▶ **INFORMATION PROVIDED**:
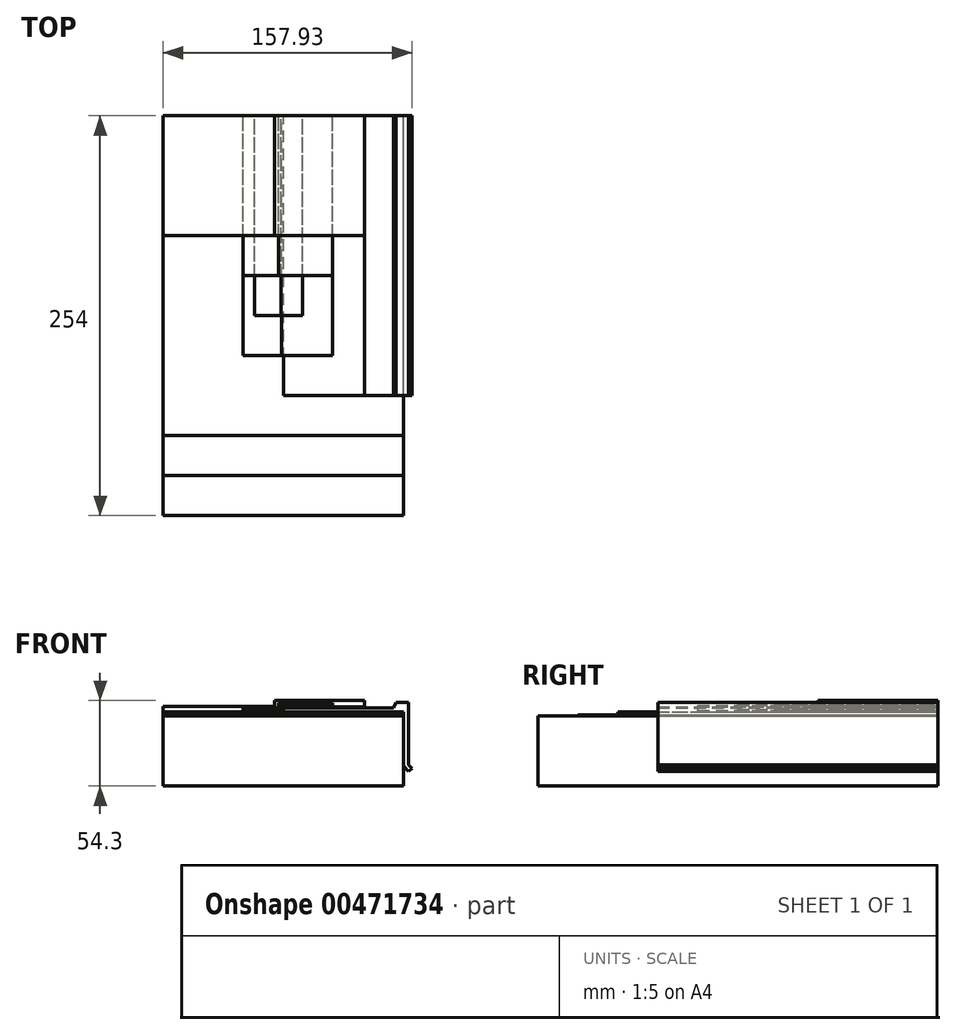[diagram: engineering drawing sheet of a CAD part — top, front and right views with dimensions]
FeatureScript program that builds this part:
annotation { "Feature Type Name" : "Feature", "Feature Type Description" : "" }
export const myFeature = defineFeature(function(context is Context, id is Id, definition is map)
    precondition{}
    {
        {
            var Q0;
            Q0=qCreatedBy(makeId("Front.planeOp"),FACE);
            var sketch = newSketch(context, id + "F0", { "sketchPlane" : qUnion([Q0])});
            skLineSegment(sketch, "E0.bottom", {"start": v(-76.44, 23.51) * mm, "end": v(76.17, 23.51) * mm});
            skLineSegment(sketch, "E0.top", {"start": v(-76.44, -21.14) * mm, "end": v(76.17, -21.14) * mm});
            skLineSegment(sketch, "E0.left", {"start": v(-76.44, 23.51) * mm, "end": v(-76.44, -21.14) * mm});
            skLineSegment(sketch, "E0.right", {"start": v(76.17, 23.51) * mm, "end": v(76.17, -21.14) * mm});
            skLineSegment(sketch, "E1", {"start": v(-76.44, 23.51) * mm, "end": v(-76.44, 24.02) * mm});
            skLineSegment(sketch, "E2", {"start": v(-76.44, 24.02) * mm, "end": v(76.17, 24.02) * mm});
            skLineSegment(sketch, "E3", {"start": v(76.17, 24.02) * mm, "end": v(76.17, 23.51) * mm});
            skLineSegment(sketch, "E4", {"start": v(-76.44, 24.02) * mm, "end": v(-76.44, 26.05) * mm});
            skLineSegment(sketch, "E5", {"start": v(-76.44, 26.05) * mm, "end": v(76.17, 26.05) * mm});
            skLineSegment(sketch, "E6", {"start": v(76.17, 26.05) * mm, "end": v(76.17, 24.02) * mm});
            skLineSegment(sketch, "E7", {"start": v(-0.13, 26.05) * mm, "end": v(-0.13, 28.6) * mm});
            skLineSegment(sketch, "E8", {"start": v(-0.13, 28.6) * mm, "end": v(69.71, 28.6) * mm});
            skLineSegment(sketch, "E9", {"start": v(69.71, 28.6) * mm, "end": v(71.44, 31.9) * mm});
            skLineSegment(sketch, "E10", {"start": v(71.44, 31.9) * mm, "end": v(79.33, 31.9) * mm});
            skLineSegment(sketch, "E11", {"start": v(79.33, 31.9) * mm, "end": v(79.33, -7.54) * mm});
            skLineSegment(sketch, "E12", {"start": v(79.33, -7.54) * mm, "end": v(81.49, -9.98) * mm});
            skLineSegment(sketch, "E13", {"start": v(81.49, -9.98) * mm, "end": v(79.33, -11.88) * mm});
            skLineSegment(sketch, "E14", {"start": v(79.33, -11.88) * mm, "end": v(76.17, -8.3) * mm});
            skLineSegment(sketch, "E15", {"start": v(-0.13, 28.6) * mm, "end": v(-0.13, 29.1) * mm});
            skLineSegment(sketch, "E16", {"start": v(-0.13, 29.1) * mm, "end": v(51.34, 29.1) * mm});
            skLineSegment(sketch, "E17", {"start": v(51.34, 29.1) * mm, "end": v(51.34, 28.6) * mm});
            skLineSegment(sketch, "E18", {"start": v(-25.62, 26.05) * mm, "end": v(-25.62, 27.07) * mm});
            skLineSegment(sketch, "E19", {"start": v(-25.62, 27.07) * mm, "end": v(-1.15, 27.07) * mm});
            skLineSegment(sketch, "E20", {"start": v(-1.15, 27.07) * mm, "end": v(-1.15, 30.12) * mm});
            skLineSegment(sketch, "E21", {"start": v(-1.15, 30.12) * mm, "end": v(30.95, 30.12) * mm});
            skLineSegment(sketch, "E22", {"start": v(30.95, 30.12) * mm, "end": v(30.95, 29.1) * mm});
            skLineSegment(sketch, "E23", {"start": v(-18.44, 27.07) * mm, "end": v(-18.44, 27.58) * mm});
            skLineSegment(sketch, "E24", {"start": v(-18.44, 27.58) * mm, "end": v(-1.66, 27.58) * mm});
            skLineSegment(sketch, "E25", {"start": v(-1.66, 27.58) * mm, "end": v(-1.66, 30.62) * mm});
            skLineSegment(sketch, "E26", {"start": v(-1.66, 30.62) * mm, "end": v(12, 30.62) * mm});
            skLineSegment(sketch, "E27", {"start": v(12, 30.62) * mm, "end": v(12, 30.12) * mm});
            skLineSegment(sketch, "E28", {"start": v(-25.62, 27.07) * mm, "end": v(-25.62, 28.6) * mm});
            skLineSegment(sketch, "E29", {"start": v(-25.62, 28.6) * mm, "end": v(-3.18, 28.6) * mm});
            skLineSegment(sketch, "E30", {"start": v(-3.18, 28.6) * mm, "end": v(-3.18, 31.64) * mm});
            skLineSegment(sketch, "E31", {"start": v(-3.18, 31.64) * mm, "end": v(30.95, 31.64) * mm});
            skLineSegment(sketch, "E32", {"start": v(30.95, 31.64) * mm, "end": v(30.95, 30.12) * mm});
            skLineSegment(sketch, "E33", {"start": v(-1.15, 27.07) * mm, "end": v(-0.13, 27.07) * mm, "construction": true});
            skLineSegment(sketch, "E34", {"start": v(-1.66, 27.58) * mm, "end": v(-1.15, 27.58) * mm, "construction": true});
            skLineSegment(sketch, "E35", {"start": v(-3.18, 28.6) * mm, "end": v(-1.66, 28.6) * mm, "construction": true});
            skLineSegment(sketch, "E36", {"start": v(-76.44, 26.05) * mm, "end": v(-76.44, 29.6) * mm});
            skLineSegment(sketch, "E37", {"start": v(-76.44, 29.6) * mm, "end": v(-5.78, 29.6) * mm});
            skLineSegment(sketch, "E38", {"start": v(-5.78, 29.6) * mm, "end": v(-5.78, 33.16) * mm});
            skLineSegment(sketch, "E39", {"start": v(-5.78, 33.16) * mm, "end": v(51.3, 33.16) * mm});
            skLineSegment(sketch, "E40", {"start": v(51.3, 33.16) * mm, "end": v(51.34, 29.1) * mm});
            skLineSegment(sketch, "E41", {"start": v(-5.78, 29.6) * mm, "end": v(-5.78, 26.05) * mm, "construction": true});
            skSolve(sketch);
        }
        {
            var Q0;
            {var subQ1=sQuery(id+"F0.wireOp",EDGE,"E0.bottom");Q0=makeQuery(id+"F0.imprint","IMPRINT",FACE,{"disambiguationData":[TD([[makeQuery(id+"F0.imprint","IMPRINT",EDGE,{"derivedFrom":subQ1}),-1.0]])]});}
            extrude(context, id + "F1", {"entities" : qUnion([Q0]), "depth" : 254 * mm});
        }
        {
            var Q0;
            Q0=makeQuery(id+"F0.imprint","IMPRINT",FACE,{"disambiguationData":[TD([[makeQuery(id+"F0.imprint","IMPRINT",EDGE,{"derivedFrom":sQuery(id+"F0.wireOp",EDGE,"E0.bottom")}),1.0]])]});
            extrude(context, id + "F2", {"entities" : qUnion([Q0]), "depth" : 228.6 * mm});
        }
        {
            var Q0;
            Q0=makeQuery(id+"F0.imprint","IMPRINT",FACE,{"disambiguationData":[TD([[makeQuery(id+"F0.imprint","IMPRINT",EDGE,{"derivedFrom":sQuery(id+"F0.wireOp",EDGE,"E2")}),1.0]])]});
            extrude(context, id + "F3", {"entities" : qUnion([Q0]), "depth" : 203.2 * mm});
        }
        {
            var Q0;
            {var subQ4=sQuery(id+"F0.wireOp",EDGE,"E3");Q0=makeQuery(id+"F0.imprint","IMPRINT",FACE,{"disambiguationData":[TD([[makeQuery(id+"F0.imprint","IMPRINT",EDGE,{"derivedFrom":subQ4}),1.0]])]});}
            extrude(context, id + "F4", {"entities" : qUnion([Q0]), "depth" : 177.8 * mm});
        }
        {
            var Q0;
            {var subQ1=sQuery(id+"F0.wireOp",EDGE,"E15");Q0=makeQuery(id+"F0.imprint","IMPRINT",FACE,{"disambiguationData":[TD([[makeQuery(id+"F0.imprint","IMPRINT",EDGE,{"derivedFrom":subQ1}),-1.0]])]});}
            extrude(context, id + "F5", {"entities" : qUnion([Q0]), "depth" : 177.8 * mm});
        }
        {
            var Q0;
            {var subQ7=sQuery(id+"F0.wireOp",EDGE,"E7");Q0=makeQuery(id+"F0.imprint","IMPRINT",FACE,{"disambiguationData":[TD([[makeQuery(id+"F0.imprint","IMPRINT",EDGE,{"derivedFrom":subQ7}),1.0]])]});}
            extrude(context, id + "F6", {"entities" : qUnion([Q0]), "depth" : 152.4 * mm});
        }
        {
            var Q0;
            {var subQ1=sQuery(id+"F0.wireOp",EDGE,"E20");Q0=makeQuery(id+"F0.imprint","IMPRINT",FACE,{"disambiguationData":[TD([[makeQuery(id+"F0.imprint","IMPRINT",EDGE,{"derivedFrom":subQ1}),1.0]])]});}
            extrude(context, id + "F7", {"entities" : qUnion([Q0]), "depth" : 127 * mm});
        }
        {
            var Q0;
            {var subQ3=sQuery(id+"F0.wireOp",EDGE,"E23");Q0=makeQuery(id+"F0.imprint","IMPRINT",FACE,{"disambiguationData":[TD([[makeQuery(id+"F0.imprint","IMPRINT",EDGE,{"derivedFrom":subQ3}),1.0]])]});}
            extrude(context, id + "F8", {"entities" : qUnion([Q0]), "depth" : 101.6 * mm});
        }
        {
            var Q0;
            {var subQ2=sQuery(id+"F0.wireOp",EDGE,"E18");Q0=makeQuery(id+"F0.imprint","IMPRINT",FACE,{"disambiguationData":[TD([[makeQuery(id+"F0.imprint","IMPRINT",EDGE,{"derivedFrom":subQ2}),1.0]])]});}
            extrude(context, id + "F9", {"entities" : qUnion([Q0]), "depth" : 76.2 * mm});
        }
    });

▶ **CHALLENGE**:
How many of the lines above contain the string "true"? Case counts. Reply with the number only.

▶ **FINISHED EXERCISE**:
4